Freshwater- Despite muddy conditions along the james, weekend tournament weights were good. 18 lbs( 5 fish ) was the winning weight of one local tournament. Spinnerbaits, jigs, and Texas rigged soft plastics were responsible for many of the catches. For now, the river seems to be clearing up, so hopefully this will stay the case. Topwater baits should come into play more, once the river clears. Muddy water slowed some of the fish down, but the Catfish seem to be biting as well as they should be this time of year. Fresh bait is not a problem, as the bait is plentiful throughout the river. The Chickahominy has remained clear as usaul, and the Bass have been cooperating, as they usually do in May. Topwater baits can often be thrown all day while in the Chickahominy, with all the vegetation present. This bite will continue to inprove as we approach summer. We are also approaching an excellent time for topwaters on the Upper James, as long as it clears up. The river is on the way down as of now, so let’s hope things will get better.  This is a great time to visit Kerr Reservoir,  as the elevation is at 303′. The Bass are using the flooded cover and can usually be patterned easily. However, one must consider falling water.

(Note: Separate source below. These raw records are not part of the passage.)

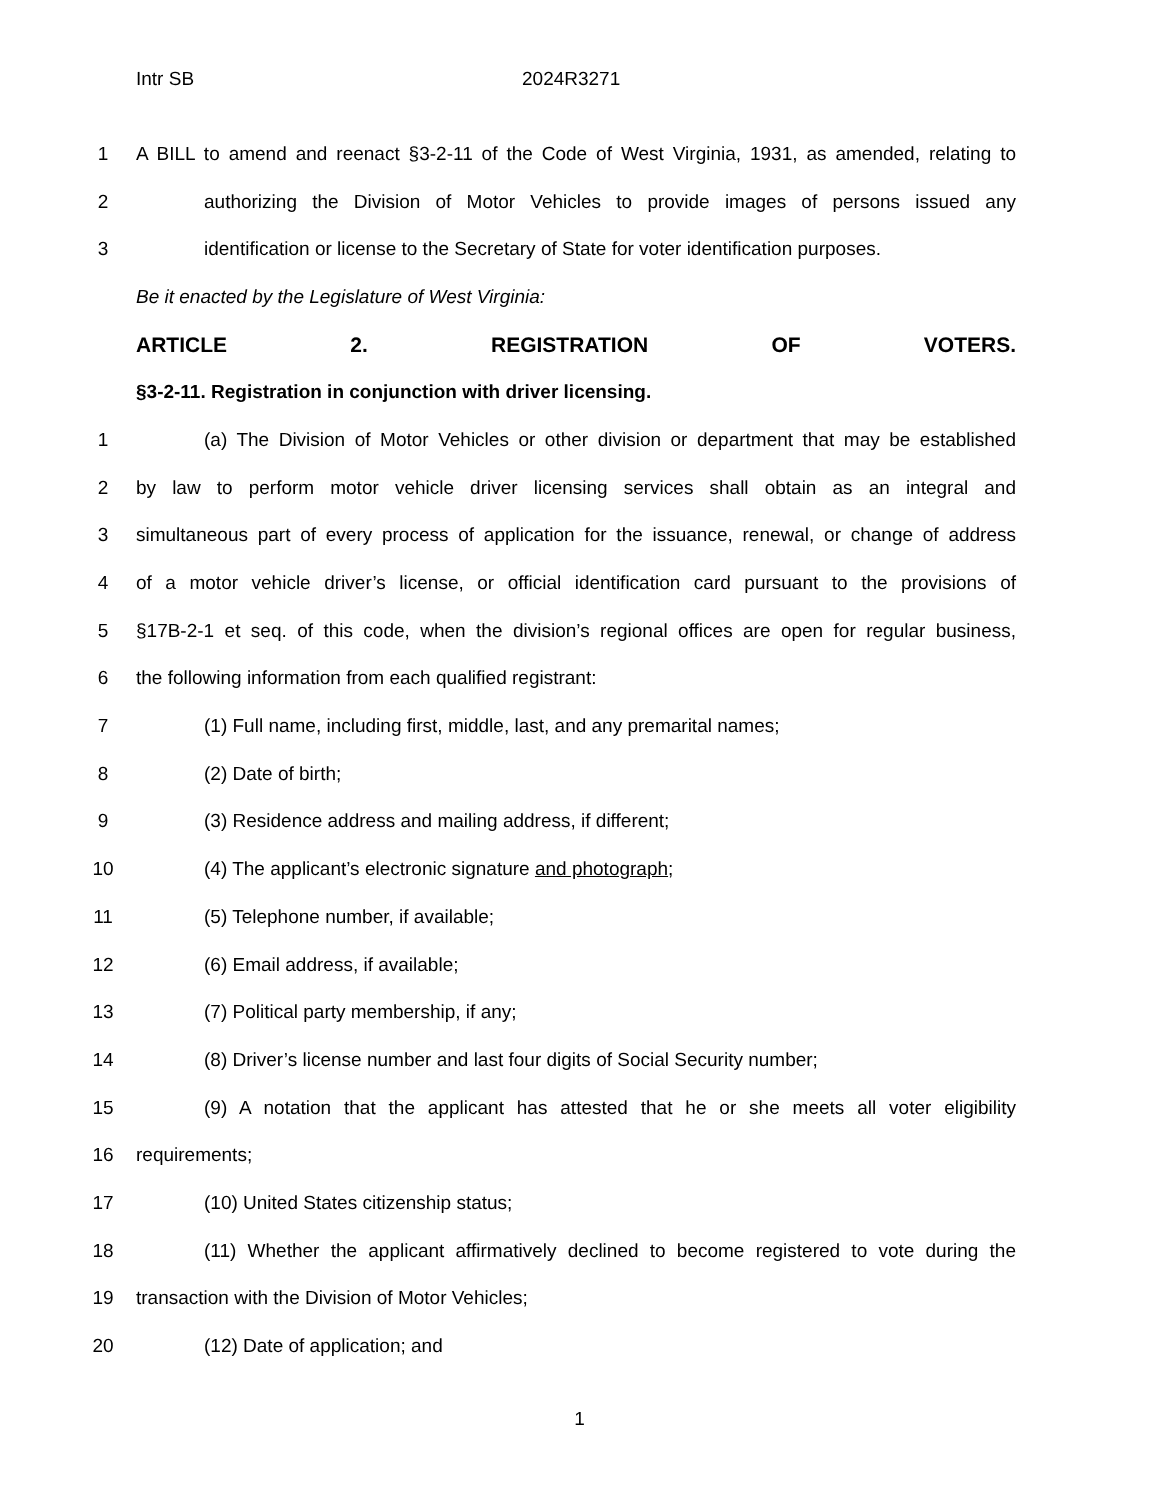Intr SB 2024R3271
1 A BILL to amend and reenact §3-2-11 of the Code of West Virginia, 1931, as amended, relating to
2 authorizing the Division of Motor Vehicles to provide images of persons issued any
3 identification or license to the Secretary of State for voter identification purposes.
Be it enacted by the Legislature of West Virginia:
ARTICLE 2. REGISTRATION OF VOTERS.
§3-2-11. Registration in conjunction with driver licensing.
1 (a) The Division of Motor Vehicles or other division or department that may be established
2 by law to perform motor vehicle driver licensing services shall obtain as an integral and
3 simultaneous part of every process of application for the issuance, renewal, or change of address
4 of a motor vehicle driver’s license, or official identification card pursuant to the provisions of
5 §17B-2-1 et seq. of this code, when the division’s regional offices are open for regular business,
6 the following information from each qualified registrant:
7 (1) Full name, including first, middle, last, and any premarital names;
8 (2) Date of birth;
9 (3) Residence address and mailing address, if different;
10 (4) The applicant’s electronic signature and photograph;
11 (5) Telephone number, if available;
12 (6) Email address, if available;
13 (7) Political party membership, if any;
14 (8) Driver’s license number and last four digits of Social Security number;
15 (9) A notation that the applicant has attested that he or she meets all voter eligibility
16 requirements;
17 (10) United States citizenship status;
18 (11) Whether the applicant affirmatively declined to become registered to vote during the
19 transaction with the Division of Motor Vehicles;
20 (12) Date of application; and
1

Soft plastics , jigs, and topwater baits have been good, but again, the water levels are still up, so check conditions before heading to Kerr. Many Bass are in the post spawn mode in many of the areas’s waters. Anna, Gaston, Kerr, and Smith are experiencing a big wave of post spawn biters. Post spawn Bass usually mean spawning Bluegills and Shellcrackers. In area ponds and lakes, these scrappy, good eating fish are performing their rituals, and are often quite aggressive. Live bait, such as crickets and worms, can be hard to beat, but small grubs or beetle spins can also be deadly. Crappie are schooling up nicely again, and can be seen breaking the surface in area ponds, giving up their where abouts. Small grubs and beetle spins will work well on these fish also.